The reciprocal functions inherit the sign of their primary counterpart and the asymptotic behavior at the zeros of the denominator. tan is positive in quadrants I and III, negative in II and IV, undefined at 90 plus any integer multiple of 180 degrees. sec and csc follow cosine and sine.
The Pythagorean identity sin^2(theta) + cos^2(theta) = 1 holds for any real angle theta, and the remaining four trigonometric functions follow as reciprocals or ratios of sine and cosine, as documented in the Wolfram MathWorld: Sine reference entry.
When the workflow runs the trig functions in reverse and needs the principal angle from a known value, Inverse Trigonometric Calculator returns arcsin, arccos, arctan, arccsc, arcsec, and arccot in the same panel.
Frequently Asked Questions
Q: What are the six trigonometric functions?
A: The six trig functions are sin, cos, tan, csc, sec, and cot. Sine, cosine, and tangent are the primary group and can be read from the (y, x) coordinates of a point on the unit circle. Cosecant, secant, and cotangent are the reciprocal group, equal to 1/sin, 1/cos, and 1/tan respectively.
Q: How do I find all six trigonometric functions of an angle?
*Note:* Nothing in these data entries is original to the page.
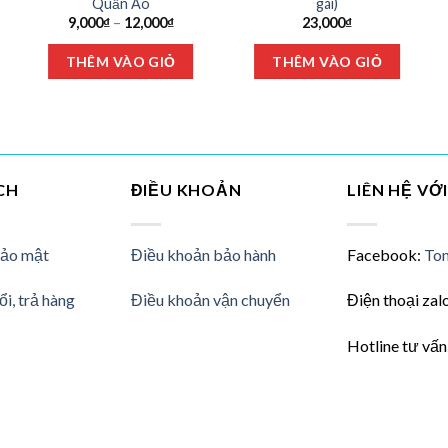
Quần Áo
gái)
Khoảng
9,000
₫
–
12,000
₫
23,000
₫
giá:
Sản
từ
THÊM VÀO GIỎ
THÊM VÀO GIỎ
9,000₫
phẩm
đến
này
12,000₫
có
nhiều
biến
thể.
CH
ĐIỀU KHOẢN
LIÊN HỆ VỚ
Các
tùy
chọn
bảo mật
Điều khoản bảo hành
Facebook:
Ton
có
thể
ổi, trả hàng
Điều khoản vận chuyển
Điện thoại zal
được
chọn
Hotline tư vấ
trên
trang
sản
phẩm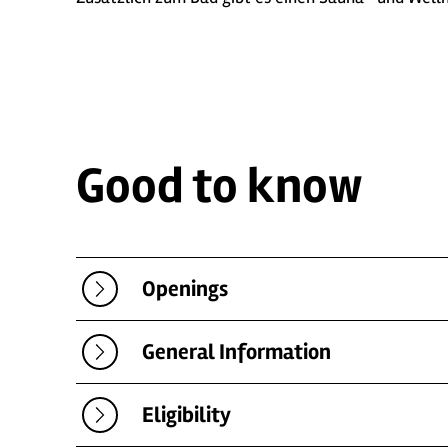
Good to know
Openings
General Information
Eligibility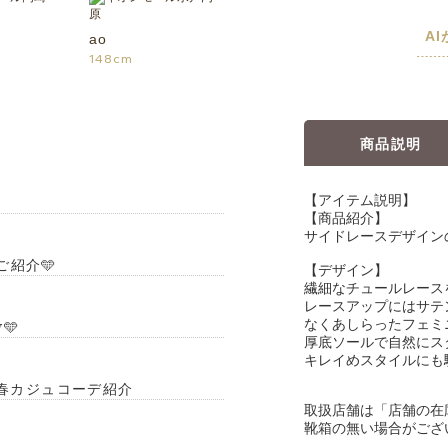
A
ao
148cm
商品説明
【アイテム説明】
【商品紹介】
サイドレースデザイン
ご紹介🩵
【デザイン】
繊細なチュールレース
レースアップにはサテ
なくあしらったフェミ
🩵
厚底ソールで自然にス
キレイめスタイルにも
︎＆春カジュコーデ紹介
取扱店舗は「店舗の在
靴箱の無い場合がござ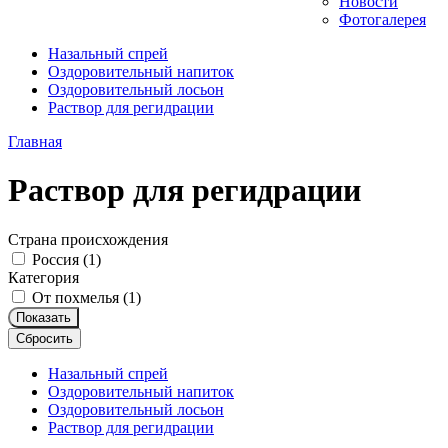
Новости
Фотогалерея
Назальный спрей
Оздоровительный напиток
Оздоровительный лосьон
Раствор для регидрации
Главная
Раствор для регидрации
Страна происхождения
Россия (
1
)
Категория
От похмелья (
1
)
Показать
Сбросить
Назальный спрей
Оздоровительный напиток
Оздоровительный лосьон
Раствор для регидрации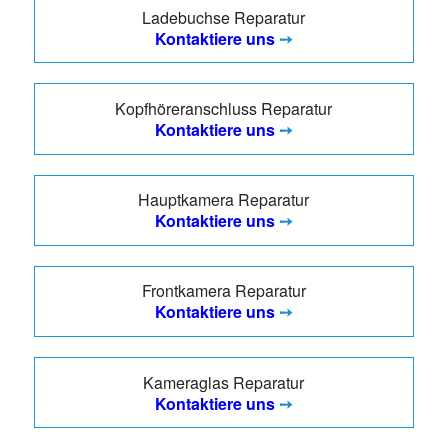
Ladebuchse Reparatur
Kontaktiere uns
➙
Kopfhöreranschluss Reparatur
Kontaktiere uns
➙
Hauptkamera Reparatur
Kontaktiere uns
➙
Frontkamera Reparatur
Kontaktiere uns
➙
Kameraglas Reparatur
Kontaktiere uns
➙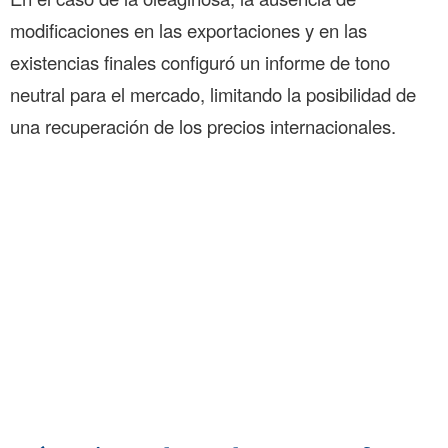
modificaciones en las exportaciones y en las
existencias finales configuró un informe de tono
neutral para el mercado, limitando la posibilidad de
una recuperación de los precios internacionales.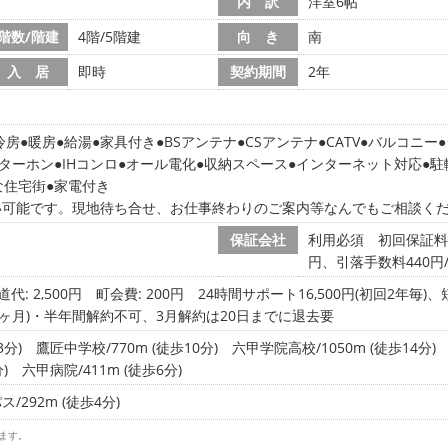
内 訳
洋室6帖
階数/階建
4階/5階建
向 き
南
入 居
即時
契約期間
2年
冷房
暖房
給湯
家具付き
BSアンテナ
CSアンテナ
CATV
バルコニー
ニターホン
IHコンロ
オール電化
収納スペース
インターネット対応
駐
な住宅街
家電付き
い可能です。現地待ち合せ、お仕事終わりのご案内等なんでもご相談く
保証会社
利用必須 初回保証料:
円、引落手数料440円
道代: 2,500円
町会費: 200円
24時間サポート16,500円(初回2年毎
1ヶ月)・半年間解約不可、3月解約は20日までに退去要
3分)
鷹匠中学校/770m (徒歩10分)
六甲学院高校/1050m (徒歩14分)
)
六甲病院/411m (徒歩6分)
292m (徒歩4分)
ます。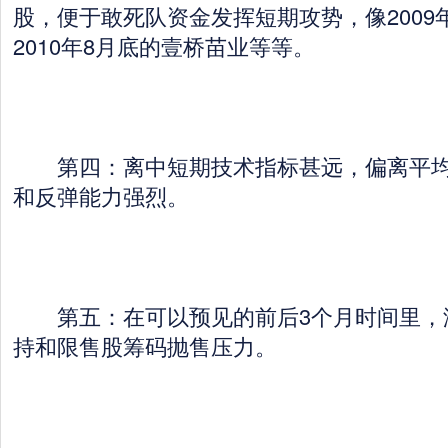
股，便于敢死队资金发挥短期攻势，像2009
2010年8月底的壹桥苗业等等。
第四：离中短期技术指标甚远，偏离平均
和反弹能力强烈。
第五：在可以预见的前后3个月时间里，
持和限售股筹码抛售压力。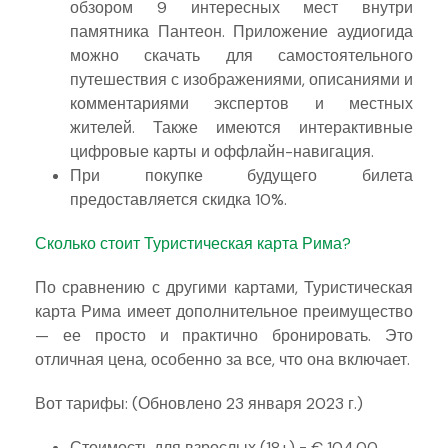
обзором 9 интересных мест внутри
памятника Пантеон. Приложение аудиогида
можно скачать для самостоятельного
путешествия с изображениями, описаниями и
комментариями экспертов и местных
жителей. Также имеются интерактивные
цифровые карты и оффлайн-навигация.
При покупке будущего билета
предоставляется скидка 10%.
Сколько стоит Туристическая карта Рима?
По сравнению с другими картами, Туристическая
карта Рима имеет дополнительное преимущество
— ее просто и практично бронировать. Это
отличная цена, особенно за все, что она включает.
Вот тарифы: (Обновлено 23 января 2023 г.)
Стоимость для взрослых (18+) = € 104.00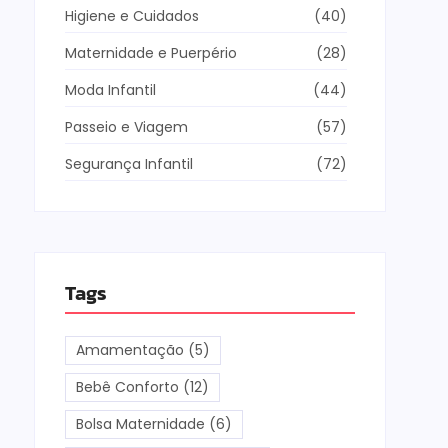
Higiene e Cuidados
(40)
Maternidade e Puerpério
(28)
Moda Infantil
(44)
Passeio e Viagem
(57)
Segurança Infantil
(72)
Tags
Amamentação
(5)
Bebê Conforto
(12)
Bolsa Maternidade
(6)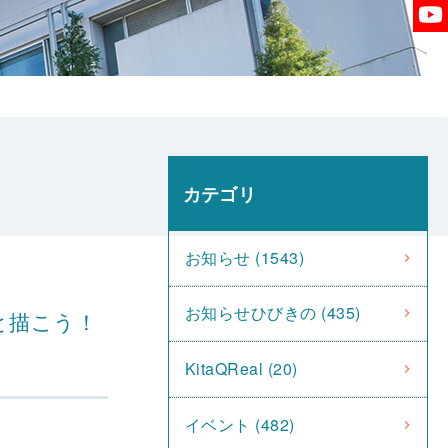
カテゴリ
お知らせ (1543)
お知らせひびきの (435)
者と描こう！
KitaQReal (20)
イベント (482)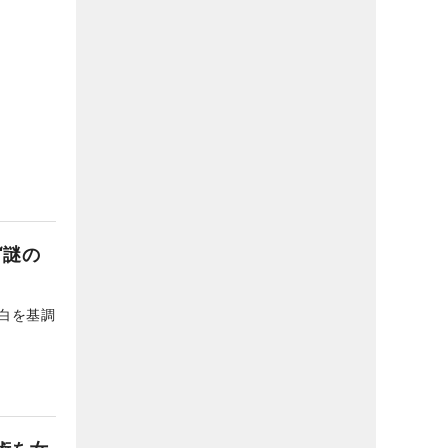
“謎の
白を基調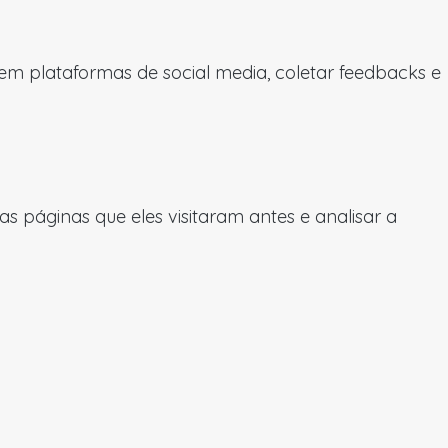
 em plataformas de social media, coletar feedbacks e
 páginas que eles visitaram antes e analisar a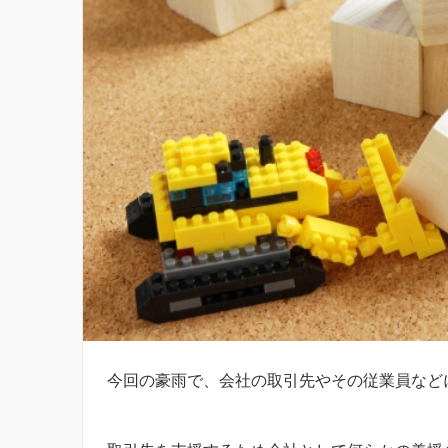
今回の豪雨で、会社の取引先やその従業員など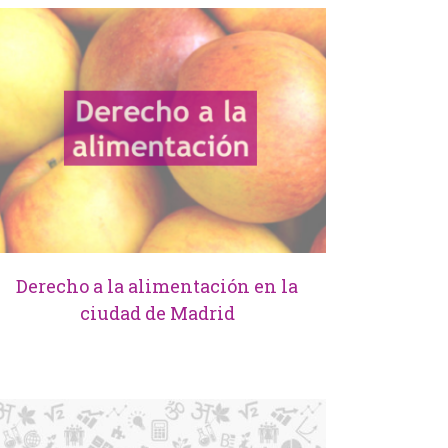
Derecho a la alimentación en la
ciudad de Madrid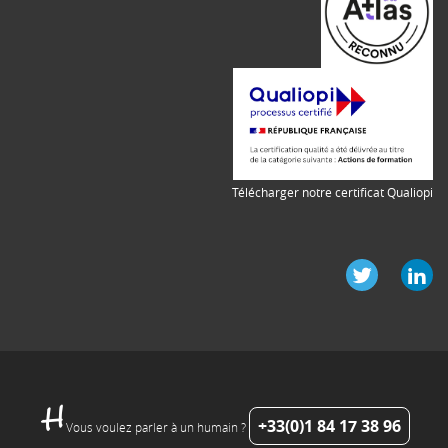
Télécharger notre certificat Qualiopi
+33(0)1 84 17 38 96
Vous voulez parler à un humain ?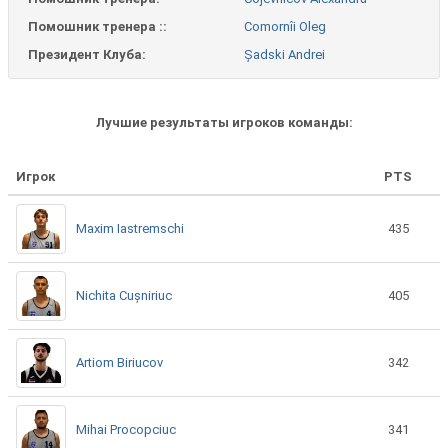
Помошник тренера ::
Comornîi Oleg
Президент Клуба:
Șadski Andrei
Лучшие результаты игроков команды:
Игрок
PTS
Maxim Iastremschi
435
Nichita Cușniriuc
405
Artiom Biriucov
342
Mihai Procopciuc
341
A: Type the angle in the form, pick degrees, radians, or multiples of pi, and read the result panel. The calculator returns sin, cos, tan, csc, sec, and cot together, plus the unit-circle quadrant, the sign of sin and cos, and the reference angle in degrees.
Q: What is the value of sin, cos, tan, csc, sec, and cot of 30 degrees?
A: At 30 degrees sin = 1/2 = 0.5, cos = sqrt(3)/2 = 0.866025, tan = 1/sqrt(3) = 0.577350, csc = 2, sec = 2/sqrt(3) = 1.154700, and cot = sqrt(3) = 1.732050. Those are the 30-60-90 reference values from a 1 : sqrt(3) : 2 right triangle and the reciprocal formulas.
Q: Why are csc, sec, and cot called reciprocal trig functions?
A: Cosecant, secant, and cotangent are the reciprocals of sine, cosine, and tangent respectively: csc(theta) = 1/sin(theta), sec(theta) = 1/cos(theta), and cot(theta) = 1/tan(theta) = cos(theta)/sin(theta). That is why csc, sec, and cot are sometimes called the reciprocal trig functions, and why they inherit the undefined cases of their primary counterparts.
Q: When is tangent or secant undefined in the trig functions?
A: Tangent and secant are undefined whenever cosine is zero, which happens at 90 degrees, 270 degrees, and any odd multiple of pi/2 radians. Cosecant and cotangent are undefined whenever sine is zero, at 0 degrees, 180 degrees, 360 degrees, and any integer multiple of pi.
Q: What is the difference between trig functions in degrees and radians?
A: Degrees and radians are two units for the same angle. 180 degrees equals pi radians, 360 degrees equals 2*pi radians, and 90 degrees equals pi/2 radians. Pick the unit that matches the input, and the calculator applies the same sin, cos, tan, csc, sec, cot formulas to the converted radian value.